Neurologic Manifestations
All affected individuals reported to date have had episodes of choreiform, myoclonic, and/or dystonic movements that primarily affect the limbs, face, and/or neck. Typically the abnormal movements first appear during infancy, childhood, or early adolescence (range: neonatal period to age 19 years) [Chen et al 2015].
In those with milder manifestations, the abnormal movements involve the face and distal limbs (although minimally affecting function) and are socially debilitating. Some affected individuals may be described as "excessively clumsy."
In more severely affected infants, the earliest manifestations can include severe axial hypotonia resulting in developmental delays that lead to impairment in the ability to ambulate, requiring use of wheelchairs.
The abnormal movements are continual during waking hours, and have been noted to persist during sleep, particularly in infancy. Several affected individuals have noted severe, sleep-disrupting movements [Chen et al 2014, Chen et al 2015] that occurred during stages N2 and N3 of sleep, and were not associated with epileptiform discharges in one individual [Chen et al 2014].
A curious feature observed in some individuals is the occurrence of long periods (days to weeks) of remission.
The movements are often exacerbated by anxiety or stress and with drowsiness or sleep (although not by startle or alcohol).

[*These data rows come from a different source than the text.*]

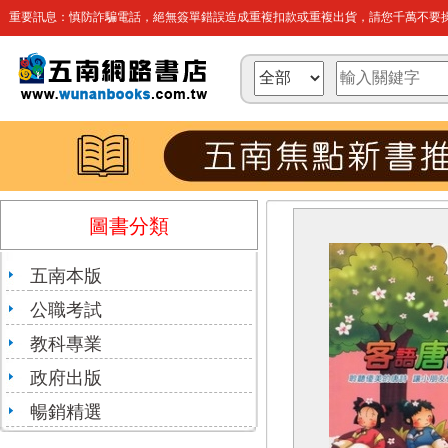
重要訊息：慎防詐騙電話，絕無簽單錯誤造成重複扣款或重複出貨，請您千萬不要操
圖書分類
五南本版
公職考試
教科專業
政府出版
暢銷精選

Less common triggers include intercurrent illness, fatigue, excitement, or caffeine, although one individual showed improvement with caffeine and other individuals have reported benefit [J Friedman, personal observation]. One woman reported that her choreiform movements were precipitated by enforced inactivity (e.g., as during a road trip), and could often be alleviated by voluntary movement.
Facial "twitches" (previously thought to be myokymia) involving the periorbital and/or perioral muscles may also be present. Twitches were also documented in limb muscles in one individual [Fernandez et al 2001].

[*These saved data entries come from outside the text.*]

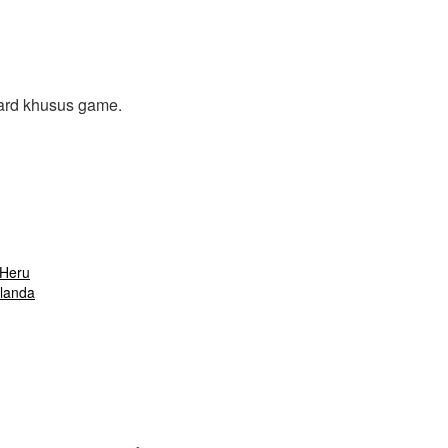
oard khusus game.
-Heru
landa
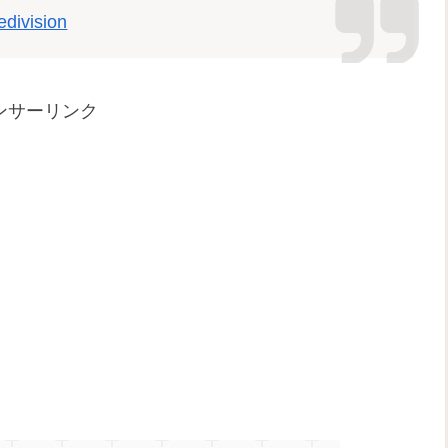
edivision
ンサーリンク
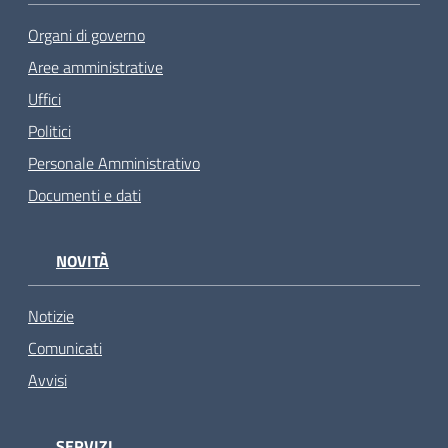
Organi di governo
Aree amministrative
Uffici
Politici
Personale Amministrativo
Documenti e dati
NOVITÀ
Notizie
Comunicati
Avvisi
SERVIZI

Dysarthria and hypotonia have been reported in some affected individuals [Chen et al 2014, Chen et al 2015, Mencacci et al 2015].
Intellect and life span are usually normal. In severely affected individuals with onset in early childhood, intellectual disability may be present.

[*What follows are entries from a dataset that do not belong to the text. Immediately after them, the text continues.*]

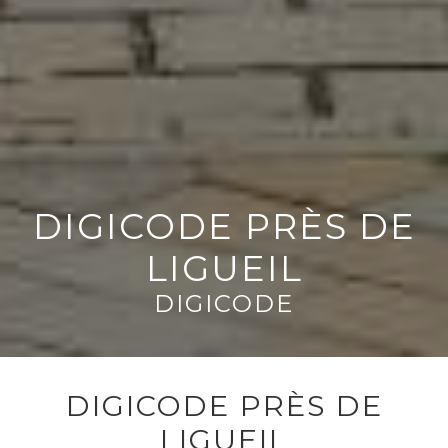
DIGICODE PRÈS DE
LIGUEIL
DIGICODE
DIGICODE PRÈS DE
LIGUEIL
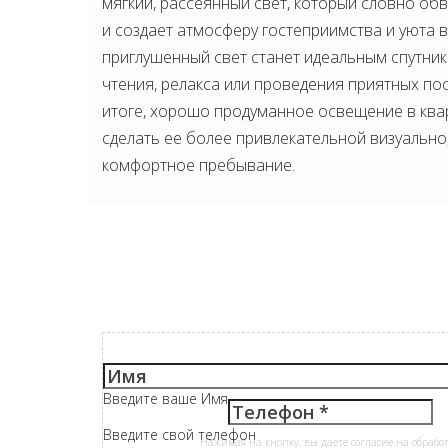
мягкий, рассеянный свет, который словно об
и создает атмосферу гостеприимства и уюта в
приглушенный свет станет идеальным спутни
чтения, релакса или проведения приятных пос
итоге, хорошо продуманное освещение в ква
сделать ее более привлекательной визуально
комфортное пребывание.
Введите ваше Имя
Введите свой телефон
Нажимая на кнопку, вы даете согласие на обрабо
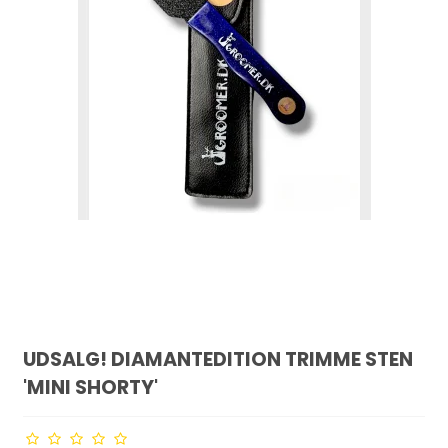
UDSALG! DIAMANTEDITION TRIMME STEN
'MINI SHORTY'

Neurologic examination can vary widely between individuals and in the same individual over time. Examination may reveal:
A mixed movement disorder that may include prominent choreiform movements usually affecting the hands and/or feet, often characterized as piano playing movements [
Vijiaratnam et al 2019];
Non-myokymic facial twitching, hyperreflexia of the lower limbs, and intermittent head or limb tremors [
Chen et al 2014];
Somatic mosaicism has been demonstrated in 43% of individuals with a de novo pathogenic variant [Raskind et al 2017] and in the founders of two multigenerational families, including one individual shown to be mosaic for the p.Met1029Lys variant who demonstrated considerable improvement during adulthood [Chen et al 2015].
Another individual, thought to be mosaic for p.Arg418Trp, exhibited significantly milder phenotypic features: fewer facial twitches, milder chorea, and no dysarthria [Mencacci et al 2015].
The natural history varies. In most, the abnormal movements are static or slowly progressive with increased severity and frequency. In some instances, choreiform movements have been more constant, and less paroxysmal, from the onset [Mencacci et al 2015]. The overall tendency is for the abnormal movements to stabilize in early middle age, at which point they may improve in some individuals.
Studies
Needle electromyogram (EMG) studies in two individuals with facial muscle twitching suggested centrally driven irregular muscle movements that were also observed in other muscles, including the orbicularis oculi, tongue, frontalis, and dorsal interosseous muscles. No fibrillations, fasciculations, myokymia, or myotonia were noted on EMG.
Brain imaging (MRI, CT) is normal.
Neuropathology. Gross pathology is normal. Detailed immunohistochemical analysis in one individual with molecularly confirmed ADCY5 dyskinesia revealed increased immunoreactivity for ADCY5 in multiple brain regions as well as tau deposits in deep cortical sulci, the midbrain and hippocampus. Lewy bodies and amyloid pathology were absent [Chen et al 2019].